La chaîne de blocs fait partie d’un certain nombre de percées technologiques que les gens tentent toujours de comprendre ─ l’Internet des objets, les paiements mobiles, les dispositifs mobiles et prêts à porter, l’intelligence artificielle, et le transport automatisé. La différence c’est que bon nombre de ces percées ont une incidence beaucoup plus tangible sur nos vies que la chaîne de blocs : je peux payer mon café Starbucks avec mon portefeuille Apple, je peux baisser le thermostat à la maison au moyen d’une application, et on verra bientôt sur la Route 33 en Ohio, un camion automatisé en pleine circulation régulière. Quel est donc l’impact de la technologie de la chaîne sur nos vies, au juste?
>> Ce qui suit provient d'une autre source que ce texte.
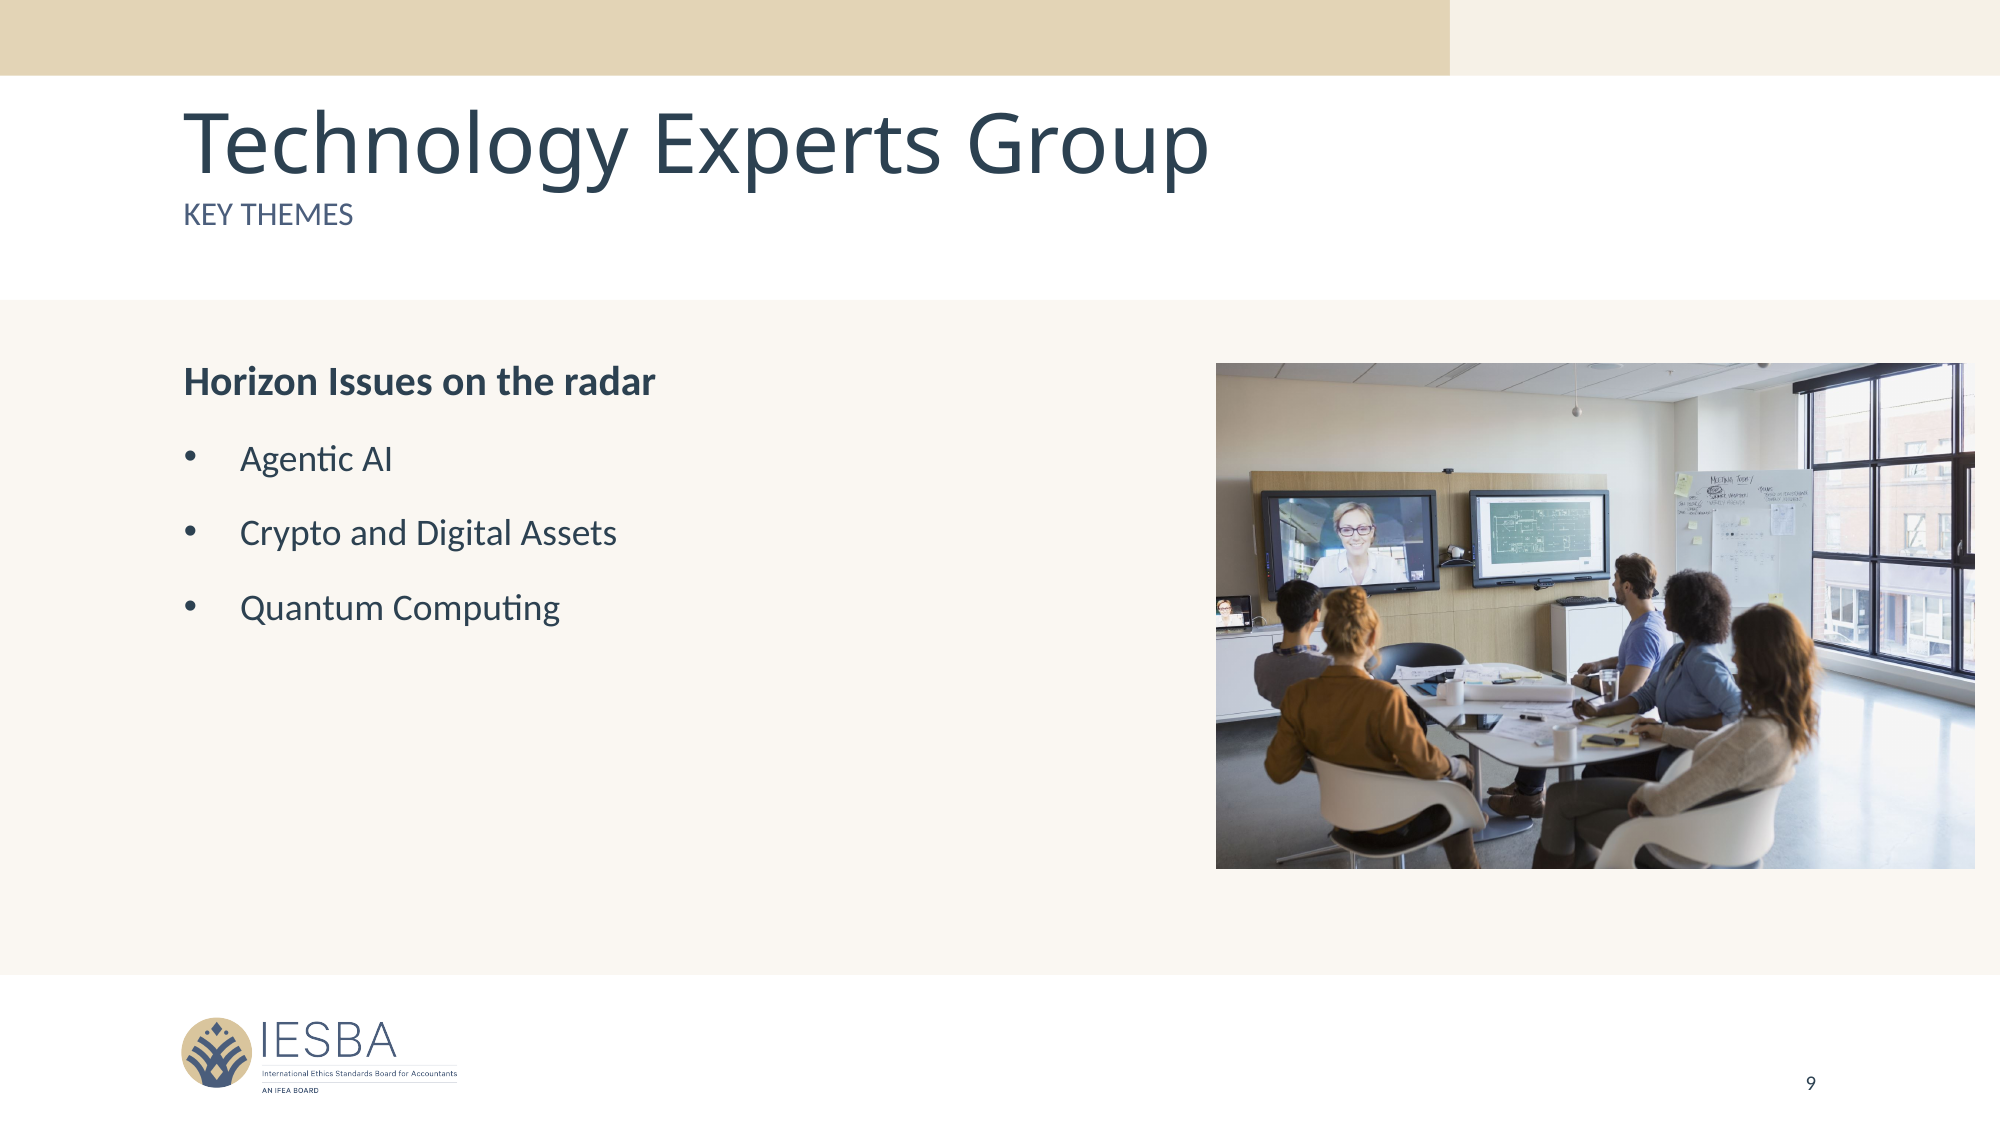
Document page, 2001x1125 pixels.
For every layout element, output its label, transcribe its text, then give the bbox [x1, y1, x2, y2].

En bref, comme Internet au début des années 90, les effets véritables de la chaîne de blocs sont probablement encore difficiles à discerner, voire encore inconnus dans bien des cas. Les cryptomonnaies en sont les applications les plus poussées, et elles sont accessibles à quiconque dispose d’une connexion Internet. L’investissement en Bitcoin constitue sans doute un choix judicieux dans ce marché, et il sera probablement bientôt possible de payer son café avec un Bitcoin.
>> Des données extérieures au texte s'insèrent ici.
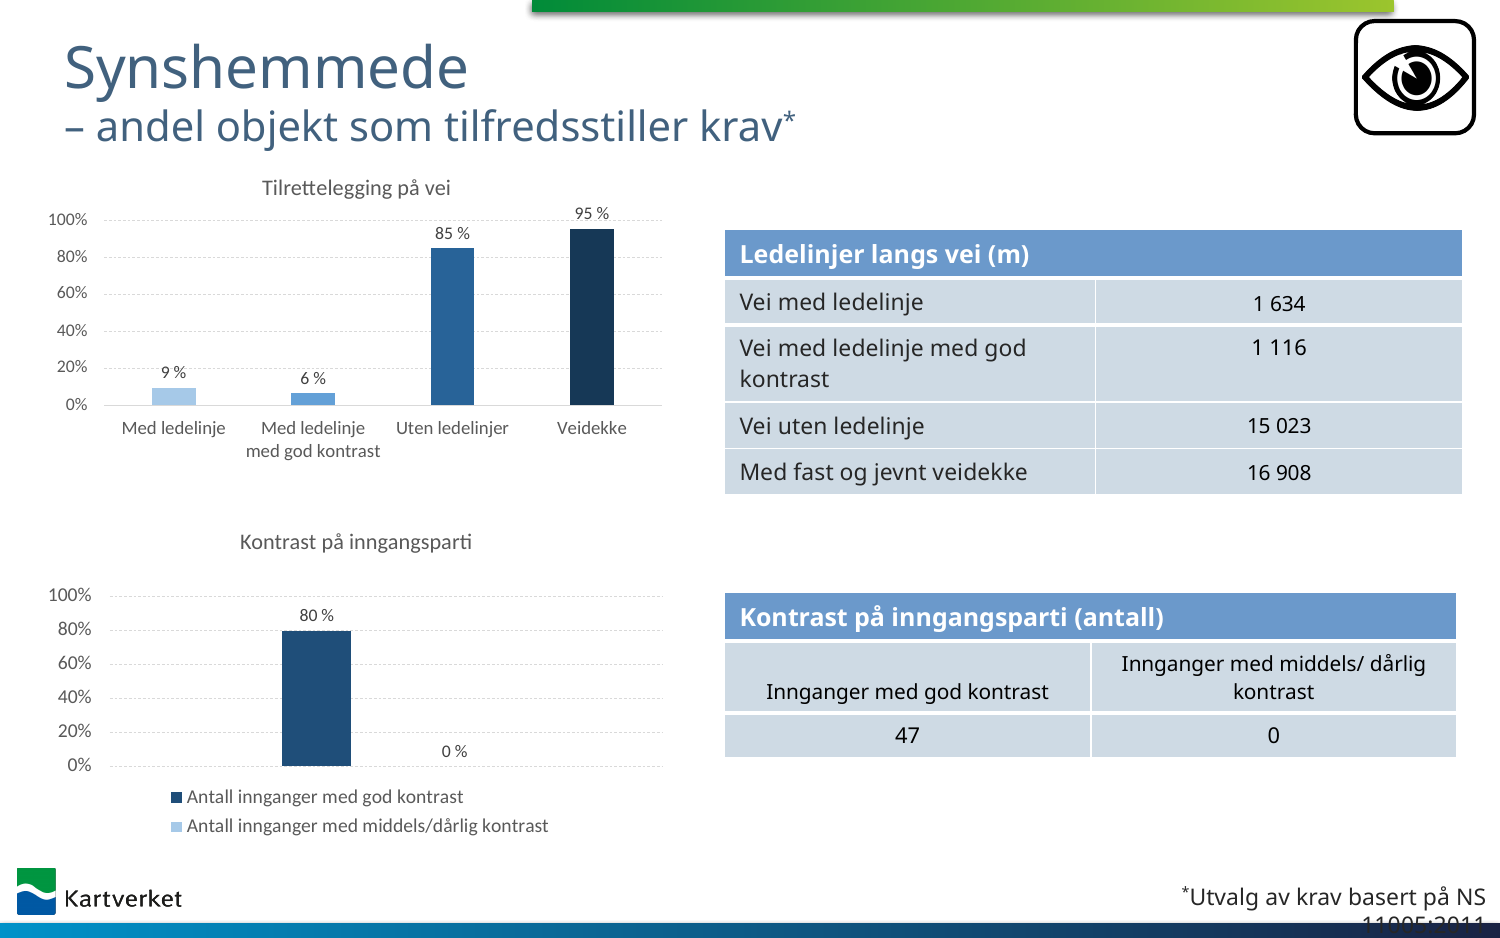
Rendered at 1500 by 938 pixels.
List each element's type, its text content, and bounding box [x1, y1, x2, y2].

table_cell 16 908 [1096, 449, 1462, 494]
table_cell Innganger med middels/ dårlig kontrast [1092, 643, 1456, 711]
picture [41, 520, 673, 846]
text_box *Utvalg av krav basert på NS 11005:2011 [1068, 873, 1500, 938]
picture [41, 166, 673, 492]
table_cell Vei med ledelinje [725, 280, 1095, 323]
table_cell 0 [1092, 715, 1456, 757]
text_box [1355, 20, 1475, 134]
table_cell 47 [725, 715, 1090, 757]
table_cell 15 023 [1096, 403, 1462, 448]
table_header Kontrast på inngangsparti (antall) [725, 593, 1456, 639]
table_cell 1 634 [1096, 280, 1462, 323]
table_cell 1 116 [1096, 327, 1462, 401]
table_cell Innganger med god kontrast [725, 643, 1090, 711]
table_header Ledelinjer langs vei (m) [725, 230, 1462, 276]
table_cell Vei med ledelinje med god kontrast [725, 327, 1095, 401]
text_box Synshemmede – andel objekt som tilfredsstiller krav* [49, 24, 1431, 158]
table_cell Med fast og jevnt veidekke [725, 449, 1095, 494]
table_cell Vei uten ledelinje [725, 403, 1095, 448]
Les vrais changements se déroulent en coulisses : par exemple, les changements que les banques apportent à leurs systèmes des TI. L’incidence de ces changements prendra sans doute la forme d’efficacité accrue dans le cadre des transactions et d’énormes réductions de coûts sur le plan opérationnel. On peut espérer en retour que cela se traduira par une plus grande compétitivité en fait de prix sur le marché, et davantage de choix pour le consommateur. En outre, en ce qui a trait aux banques et autres institutions financières, la concurrence sera représentée par de nouveaux participants sur le marché, qui pourront contourner le système de compensation traditionnel pour effectuer des transactions de manière fiable et sécuritaire. Ainsi, à moyen terme, ce sont les consommateurs qui en seront les premiers bénéficiaires. En revanche, la chaîne de blocs rendra probablement superflues de nombreuses tâches effectuées par des humains, mettant ainsi encore plus de pression sur le marché de la main-d’œuvre non qualifiée.
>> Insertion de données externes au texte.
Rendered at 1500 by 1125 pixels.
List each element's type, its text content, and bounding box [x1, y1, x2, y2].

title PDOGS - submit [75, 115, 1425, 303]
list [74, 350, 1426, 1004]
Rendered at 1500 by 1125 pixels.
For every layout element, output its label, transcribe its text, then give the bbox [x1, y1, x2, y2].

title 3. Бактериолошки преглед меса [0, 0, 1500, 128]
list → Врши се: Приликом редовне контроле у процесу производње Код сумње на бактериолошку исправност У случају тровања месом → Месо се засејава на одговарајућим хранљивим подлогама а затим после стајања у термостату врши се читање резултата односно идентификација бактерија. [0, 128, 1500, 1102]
Il est toujours ardu de faire des prédictions à long terme, et la chaîne de blocs n’échappe pas à ce constat. Cependant, de par sa nature, cette technologie ne manquera pas d’entraîner des changements assez substantiels touchant l’élaboration des politiques, la législation, et le rôle des organismes de réglementation. Si la chaîne de blocs permet aux gens de participer au marché sans être soumis au régime juridique actuel, les organismes de réglementation et les législateurs devront s’adapter. Et ce faisant, ils devront être conscients de la nécessité de trouver un équilibre entre les bienfaits de la chaîne de blocs et les répercussions néfastes potentielles qu’elle pourrait avoir si rien n’est fait pour la réglementer. Dans un système immuable, les dommages, financiers ou autres, sont permanents. De plus, si nous avons la possibilité d’interagir les uns avec les autres sans interférence institutionnelle ou gouvernementale, il risque fort d’y avoir des changements sur le plan des normes sociales. Pensez-y, il y a vingt ans de cela, les mots « égoportrait » ou « sextage » n’existaient pas dans les pages de journaux!
Sommes-nous réellement à l’aube d’un monde meilleur? Seul le temps (et le recul) nous le dira.